Montessori Elementary Homeschool Blog - with documentation of our infant Montessori, toddler Montessori, and primary Montessori experiences; as well as preparation for the upcoming adolescent Montessori homeschool years.

Saturday, December 1, 2012

Passing from One Square to Another

After our work with the cubing part 1 and part 2, I figured it was probably time to officially present "Passing From One Square to Another" since he'd already done the allegedly harder work of "Passing From One Cube to Another" (just subsequent passings at this point - not jumping two sizes).

rebuilding the square of pythagoras from primary
YES, this comes in a LOT in elementary
in particular using the bead bars! 

First he wanted to stack the squares to make a flat pyramid.
Then he turned them a bit to make them "fancy"
(think of all the art ideas a child could do with this work alone!)

Backwards order - he passed from square of 6 to 7;
then he passed from square of 5 to 8.
Hm. Looks like the binomial cube he said.
Then quickly added: but DIFFERENT colors!
(see previous posts on cubing to get the joke)

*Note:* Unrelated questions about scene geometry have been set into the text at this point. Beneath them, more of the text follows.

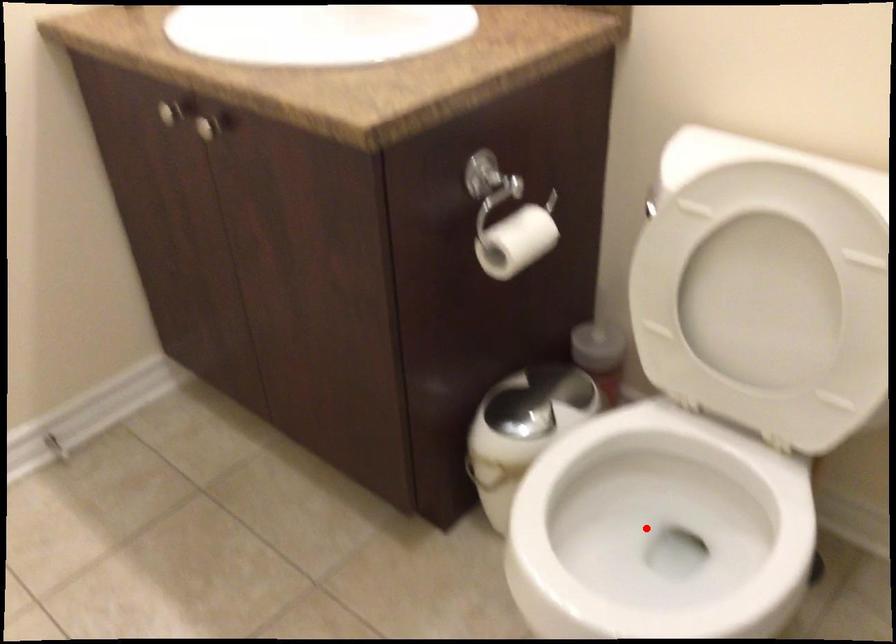
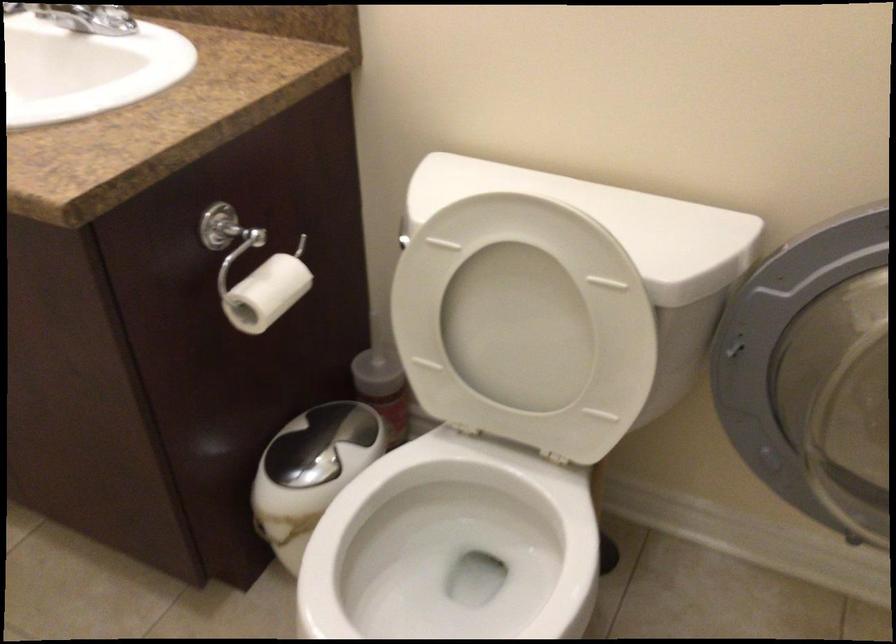
Locate, in the second image, the point that corresponds to the highlighted location in the first image.

(449, 564)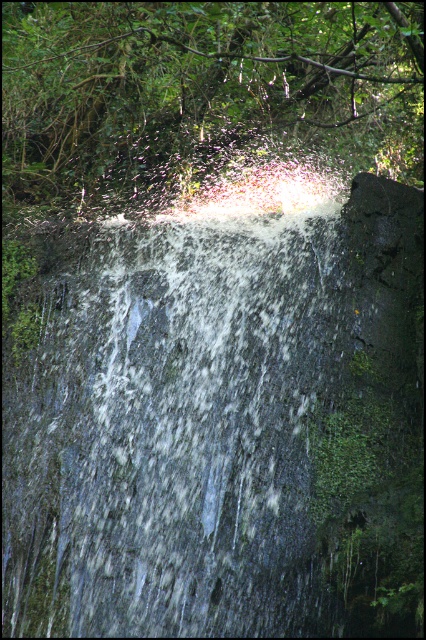
Question: Which point is closer to the camera taking this photo?

Choices:
 (A) (354, 627)
 (B) (330, 90)

Answer: (A)

Question: Which object appears closest to the camera in this image?

Choices:
 (A) translucent glass waterfall at center
 (B) green leafy tree at upper center

Answer: (A)

Question: Which point appears farthest from the camera in this image?

Choices:
 (A) (213, 342)
 (B) (37, 115)

Answer: (B)

Question: Is translucent glass waterfall at center positioned at the back of green leafy tree at upper center?

Choices:
 (A) no
 (B) yes

Answer: (A)

Question: Is translucent glass waterfall at center further to camera compared to green leafy tree at upper center?

Choices:
 (A) yes
 (B) no

Answer: (B)

Question: Does translucent glass waterfall at center have a smaller size compared to green leafy tree at upper center?

Choices:
 (A) no
 (B) yes

Answer: (A)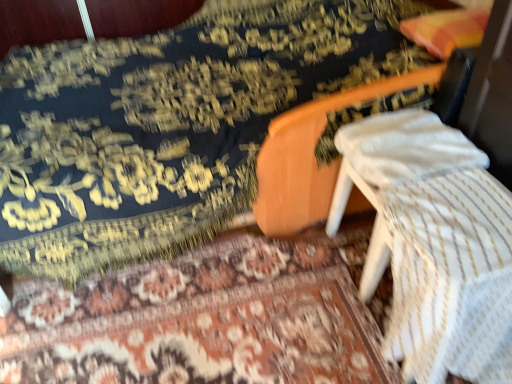
Question: Considering the relative sizes of velvet-like dark blue mattress at center and floral carpet at center in the image provided, is velvet-like dark blue mattress at center smaller than floral carpet at center?

Choices:
 (A) no
 (B) yes

Answer: (A)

Displaying the originals with the finals. 
When we were done, we verbalized what we had done. We also noted that pattern on each side - for example, the square of 7 IS the square of 6 plus the square of 1, but with two rectangles add of 1 taken 6 times. The square of 8 IS the square of 5 plus the square of 3 plus 2 rectangles of 5 taken 3 times.

Now let's look at the values: the square of 7 (49) is the square of 6 (36) plus the square of 1 (1) plus those two 6x1 rectangles (12). It adds up!

Repeat with the second square. It still works!

Yep. We did the work out of order - some things are entirely ok to change up! This was all strong interest-driven and the main pre-requisites were in place - that's ALL that matters! We have plenty of time to review the concepts again and again to be sure of thorough understanding. (and see my previous posts this past week on that aha! moment when a child verbalizes something his actions have shown he's known for YEARS) ;)

Yes, scope and sequences are great - they get us organized - but feel free to diverge from it! Cover pre-reqs (could be informally) - that's all that matters!


  1. I love your organic approach...and your child really understood! You followed his process and that is authentic Montessori!